When people tell me they’re not religious, I’m always interested in what they mean, exactly.
Once the conversation unfolds, what I often find is that they have a religious instinct but have given up the religion of their youth because it didn’t seem to have much relevance to their lives anymore.
The strange thing is, I’ve lost count of the number of people I’ve met in my spiritual care work who pray every day, even although they don’t consider themselves religious, or believe in an interventionist God. What they do have faith in is The More, often undefined, not able to be tied down or captured in a creed or other dogmatic statement, but open to being entered or experienced in a person’s own unique time, space and way.

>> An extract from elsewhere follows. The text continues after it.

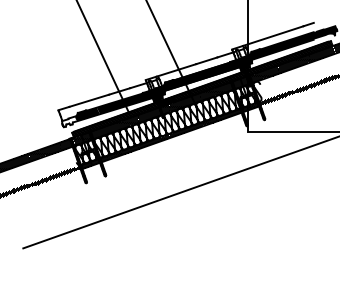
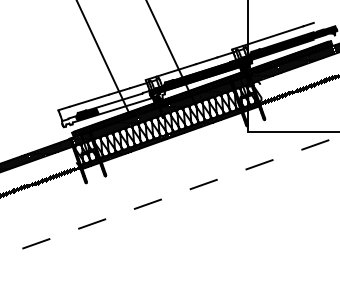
fill at (130, 102): present -> none
line at (181, 192): solid -> dashed
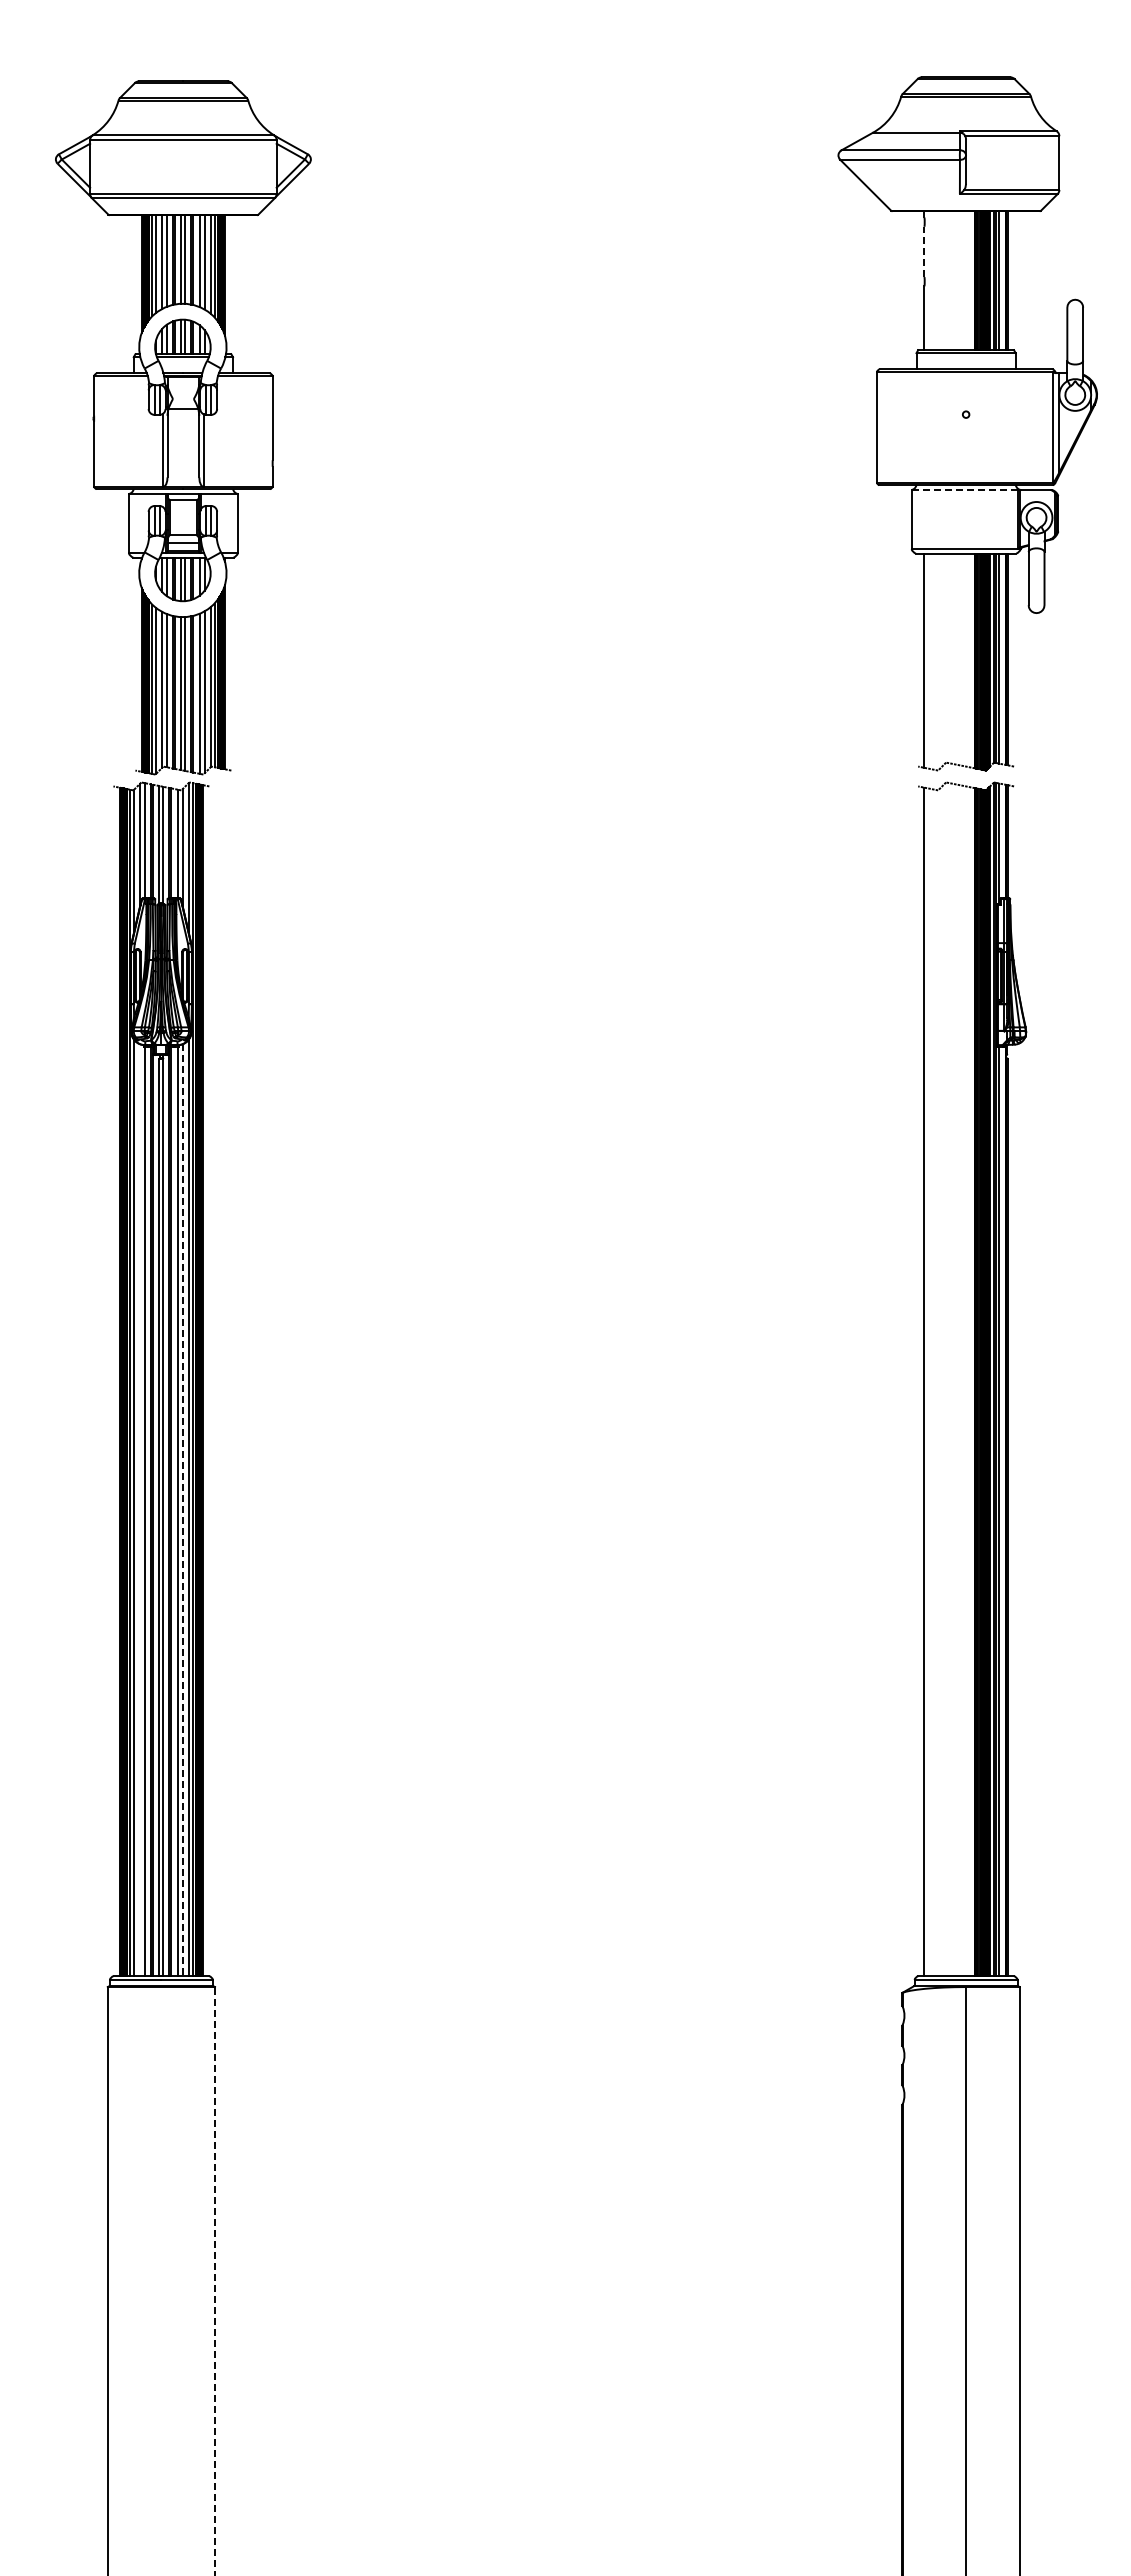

That More is not necessarily in a designated holy space. Instead, it’s often present in our daily round, entirely relevant, just waiting to be noticed and valued. For me, prayer unfolds in my soul space by the river where Kali the Labrador and I walk everyday. Prayer is The Rite of Steps where, sometimes, it is formed into words, but often not.
Don’t you get bored she enquired, quizzical
wondering why I walked the same path every day.
It must be monotonous, she intoned, distracted
scrolling sites for her next disruptive move.
Somehow, it slows me down, I offered
brings me back to myself, the abandoned child
disconnected from the source of being
unceasingly in search of All That Is.
When I walk the same place, over and over
it becomes a ritual, opening doors to More
taking me inwards to what runs deep
increasingly aware the Divine dwells within.
This unknown divinity, severed early on
patient in Her waiting for my return
both changed by the separation, yet co-created
and reaching for each other in The Rite of Steps.
She sniffed, my younger self
unable to comprehend just yet
certain of her rightness, moving still
riding roughshod on the fragile link to More.